Filtering os.walk() dirs and files

I'm looking for a way to include/exclude files patterns and exclude directories from a os.walk() call.

Here's what I'm doing by now:

import fnmatch
import os

includes = ['*.doc', '*.odt']
excludes = ['/home/paulo-freitas/Documents']

def _filter(paths):
    for path in paths:
        if os.path.isdir(path) and not path in excludes:
            yield path

        for pattern in (includes + excludes):
            if not os.path.isdir(path) and fnmatch.fnmatch(path, pattern):
                yield path

for root, dirs, files in os.walk('/home/paulo-freitas'):
    dirs[:] = _filter(map(lambda d: os.path.join(root, d), dirs))
    files[:] = _filter(map(lambda f: os.path.join(root, f), files))

    for filename in files:
        filename = os.path.join(root, filename)

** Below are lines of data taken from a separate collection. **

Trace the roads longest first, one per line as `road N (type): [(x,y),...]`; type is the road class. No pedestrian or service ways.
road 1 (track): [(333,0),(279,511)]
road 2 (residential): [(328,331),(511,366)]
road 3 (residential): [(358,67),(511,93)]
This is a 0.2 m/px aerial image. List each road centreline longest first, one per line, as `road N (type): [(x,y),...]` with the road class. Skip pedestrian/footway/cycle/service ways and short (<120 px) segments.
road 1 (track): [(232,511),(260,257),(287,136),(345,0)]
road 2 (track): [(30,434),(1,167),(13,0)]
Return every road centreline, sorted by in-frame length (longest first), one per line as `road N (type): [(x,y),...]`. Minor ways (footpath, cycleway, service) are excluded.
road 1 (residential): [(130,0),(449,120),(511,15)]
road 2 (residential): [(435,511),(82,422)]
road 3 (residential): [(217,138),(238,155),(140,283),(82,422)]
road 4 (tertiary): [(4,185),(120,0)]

Is there a better way to do this? How?

This solution uses fnmatch.translate to convert glob patterns to regular expressions (it assumes the includes only is used for files):

import fnmatch
import os
import os.path
import re

includes = ['*.doc', '*.odt'] # for files only
excludes = ['/home/paulo-freitas/Documents'] # for dirs and files

# transform glob patterns to regular expressions
includes = r'|'.join([fnmatch.translate(x) for x in includes])
excludes = r'|'.join([fnmatch.translate(x) for x in excludes]) or r'$.'

for root, dirs, files in os.walk('/home/paulo-freitas'):

    # exclude dirs
    dirs[:] = [os.path.join(root, d) for d in dirs]
    dirs[:] = [d for d in dirs if not re.match(excludes, d)]

    # exclude/include files
    files = [os.path.join(root, f) for f in files]
    files = [f for f in files if not re.match(excludes, f)]
    files = [f for f in files if re.match(includes, f)]

    for fname in files:
        print fname


os.walk(top[, topdown=True[, onerror=None[, followlinks=False]]])

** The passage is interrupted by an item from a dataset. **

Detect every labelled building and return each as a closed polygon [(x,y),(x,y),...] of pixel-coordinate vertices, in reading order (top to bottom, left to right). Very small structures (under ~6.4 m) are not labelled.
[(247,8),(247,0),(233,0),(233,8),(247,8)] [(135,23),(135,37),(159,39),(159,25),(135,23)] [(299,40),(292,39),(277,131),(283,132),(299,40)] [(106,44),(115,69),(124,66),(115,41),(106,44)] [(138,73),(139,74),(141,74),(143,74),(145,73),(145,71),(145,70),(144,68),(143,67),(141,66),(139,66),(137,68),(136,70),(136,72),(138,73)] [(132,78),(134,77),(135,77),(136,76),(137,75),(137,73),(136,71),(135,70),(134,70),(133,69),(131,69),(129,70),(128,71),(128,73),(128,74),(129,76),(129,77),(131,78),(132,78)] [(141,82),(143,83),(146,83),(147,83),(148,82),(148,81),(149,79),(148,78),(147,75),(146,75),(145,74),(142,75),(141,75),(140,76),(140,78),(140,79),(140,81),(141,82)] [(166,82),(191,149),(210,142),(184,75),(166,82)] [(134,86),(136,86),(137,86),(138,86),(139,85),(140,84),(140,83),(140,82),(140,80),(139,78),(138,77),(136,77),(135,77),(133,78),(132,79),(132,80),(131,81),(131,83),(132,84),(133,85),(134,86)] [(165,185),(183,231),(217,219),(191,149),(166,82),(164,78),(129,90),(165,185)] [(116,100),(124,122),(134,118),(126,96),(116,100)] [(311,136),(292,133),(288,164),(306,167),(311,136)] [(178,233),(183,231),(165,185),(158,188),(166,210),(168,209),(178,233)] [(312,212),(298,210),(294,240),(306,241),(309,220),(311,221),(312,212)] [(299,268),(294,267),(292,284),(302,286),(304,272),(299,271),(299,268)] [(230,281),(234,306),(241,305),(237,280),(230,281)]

When topdown is True, the caller can modify the dirnames list in-place … this can be used to prune the search …

for root, dirs, files in os.walk('/home/paulo-freitas', topdown=True):
    # excludes can be done with fnmatch.filter and complementary set,
    # but it's more annoying to read.
    dirs[:] = [d for d in dirs if d not in excludes] 
    for pat in includes:
        for f in fnmatch.filter(files, pat):
            print os.path.join(root, f)

I should point out that the above code assumes excludes is a pattern, not a full path. You would need to adjust the list comprehension to filter if os.path.join(root, d) not in excludes to match the OP case.

why fnmatch?

import os
for ROOT,DIR,FILES in os.walk("/path"):
    for file in FILES:
       if file.endswith(('doc','odt')):
          print file
    for directory in DIR:
       if not directory in excludes :
          print directory

not exhaustively tested